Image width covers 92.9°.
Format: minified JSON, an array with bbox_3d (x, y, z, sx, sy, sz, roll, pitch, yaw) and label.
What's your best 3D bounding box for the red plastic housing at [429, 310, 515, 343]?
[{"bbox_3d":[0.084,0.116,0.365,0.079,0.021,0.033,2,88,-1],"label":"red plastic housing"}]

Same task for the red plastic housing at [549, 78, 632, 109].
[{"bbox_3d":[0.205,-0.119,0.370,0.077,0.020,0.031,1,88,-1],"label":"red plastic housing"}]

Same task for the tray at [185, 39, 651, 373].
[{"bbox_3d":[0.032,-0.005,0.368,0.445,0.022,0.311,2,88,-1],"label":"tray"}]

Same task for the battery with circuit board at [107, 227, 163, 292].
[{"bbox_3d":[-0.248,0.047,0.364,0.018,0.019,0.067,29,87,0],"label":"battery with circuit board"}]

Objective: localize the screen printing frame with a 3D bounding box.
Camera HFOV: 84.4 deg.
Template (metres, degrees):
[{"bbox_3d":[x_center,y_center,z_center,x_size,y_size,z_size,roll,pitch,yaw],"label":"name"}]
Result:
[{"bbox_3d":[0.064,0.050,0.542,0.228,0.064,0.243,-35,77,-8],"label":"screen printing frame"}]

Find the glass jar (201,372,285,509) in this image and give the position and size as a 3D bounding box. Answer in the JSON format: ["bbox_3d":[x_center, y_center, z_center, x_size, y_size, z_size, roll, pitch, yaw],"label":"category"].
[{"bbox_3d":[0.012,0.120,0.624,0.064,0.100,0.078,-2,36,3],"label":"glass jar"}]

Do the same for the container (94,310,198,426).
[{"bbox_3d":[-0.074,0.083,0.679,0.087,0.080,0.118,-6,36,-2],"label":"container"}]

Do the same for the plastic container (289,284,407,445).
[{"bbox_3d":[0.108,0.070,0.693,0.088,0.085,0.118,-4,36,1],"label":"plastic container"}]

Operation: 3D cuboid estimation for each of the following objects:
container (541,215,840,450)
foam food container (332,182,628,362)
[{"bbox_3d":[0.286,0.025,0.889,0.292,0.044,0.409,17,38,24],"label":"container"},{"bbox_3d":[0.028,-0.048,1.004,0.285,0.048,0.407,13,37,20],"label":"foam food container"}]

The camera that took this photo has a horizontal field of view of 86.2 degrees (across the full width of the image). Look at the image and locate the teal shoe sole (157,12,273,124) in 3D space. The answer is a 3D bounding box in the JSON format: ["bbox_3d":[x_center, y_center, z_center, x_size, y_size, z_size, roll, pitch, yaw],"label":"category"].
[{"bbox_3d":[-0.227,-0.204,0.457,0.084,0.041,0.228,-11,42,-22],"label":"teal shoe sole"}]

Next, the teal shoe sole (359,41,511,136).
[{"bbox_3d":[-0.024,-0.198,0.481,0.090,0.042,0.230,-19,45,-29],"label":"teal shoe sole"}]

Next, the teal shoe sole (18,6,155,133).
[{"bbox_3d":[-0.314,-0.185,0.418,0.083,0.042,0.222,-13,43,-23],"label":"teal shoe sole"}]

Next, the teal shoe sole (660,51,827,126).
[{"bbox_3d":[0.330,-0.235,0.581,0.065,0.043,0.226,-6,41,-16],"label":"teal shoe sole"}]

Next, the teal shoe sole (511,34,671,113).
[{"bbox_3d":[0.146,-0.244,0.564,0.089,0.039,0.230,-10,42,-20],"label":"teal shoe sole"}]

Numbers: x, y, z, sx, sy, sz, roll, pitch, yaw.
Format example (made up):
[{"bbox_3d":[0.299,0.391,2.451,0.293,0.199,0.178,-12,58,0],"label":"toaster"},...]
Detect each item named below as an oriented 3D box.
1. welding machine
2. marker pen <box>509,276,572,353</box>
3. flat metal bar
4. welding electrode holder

+ + + +

**What you are asked to do**
What lines above contain "each"? Copy them out.

**Result of this task**
Operation: 3D cuboid estimation for each of the following objects:
Detect each item named below as an oriented 3D box.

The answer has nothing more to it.